Come possiamo crescere?
“Lavorando su quegli aspetti in cui facciamo più fatica e che ci separano dalle Nazionali più forti. Si migliora impegnandosi e non perdendo mai lo spirito di squadra, questa è la cosa più importante per un gruppo come il nostro“.
Quale è il tuo ricordo più bello in azzurro?
“Il gol a inizio supplementare del 2011 contro l’Ungheria: ci regalò la promozione“.
E l’Olimpiade di Torino 2006?
“Quella è stata qualcosa di pazzesco, incredibile. Senti nell’aria un’atmosfera speciale fin da subito: durante la cerimonia di apertura ho visto piangere alcuni compagni e io avevo la pelle d’oca. Vedi la fiamma olimpica e torni bambino, ai sogni che avevi da piccolo. Emozioni impossibili da dimenticare“.
Come hai fatto a mantenerti sempre ad alti livelli e non perdere mai la Nazionale in questi ultimi 20 anni?

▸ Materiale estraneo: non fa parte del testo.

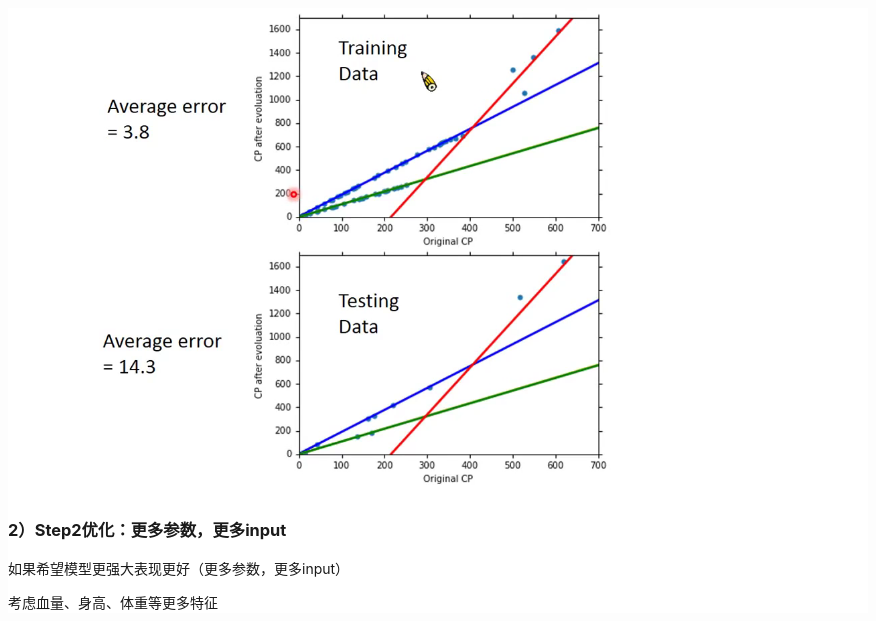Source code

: <img src="https://github.com/BobWang4/DataWhale_learnNotes/blob/main/%E6%9D%8E%E5%AE%8F%E6%AF%85%E6%9C%BA%E5%99%A8%E5%AD%A6%E4%B9%A0/task02/17%E6%95%88%E6%9E%9C%E6%8B%94%E7%BE%A4.png?raw=true" alt="img" style="zoom:67%;" />

### 2）Step2优化：更多参数，更多input

如果希望模型更强大表现更好（更多参数，更多input）

考虑血量、身高、体重等更多特征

“Quando giochi con i migliori impari e devi essere bravo ad apprendere anche dalle sconfitte quando ti ritrovi contro i campioni. L’esperienza a un certo punto gioca una parte importante e, personalmente, andare all’estero dove avevo pressioni e aspettative maggiori mi ha fatto crescere in personalità“.
Cosa ti mancherà di più dell’hockey giocato?
“Lo spogliatoio: parlare, scherzare, ridere, raccontarsi di tutto e condividere qualsiasi cosa con i compagni, le vittorie come le sconfitte“.
Ti rivedremo in azzurro con un’altra veste prima o poi?
“Mi piacerebbe tanto“.
È un addio, ma profuma di arrivederci.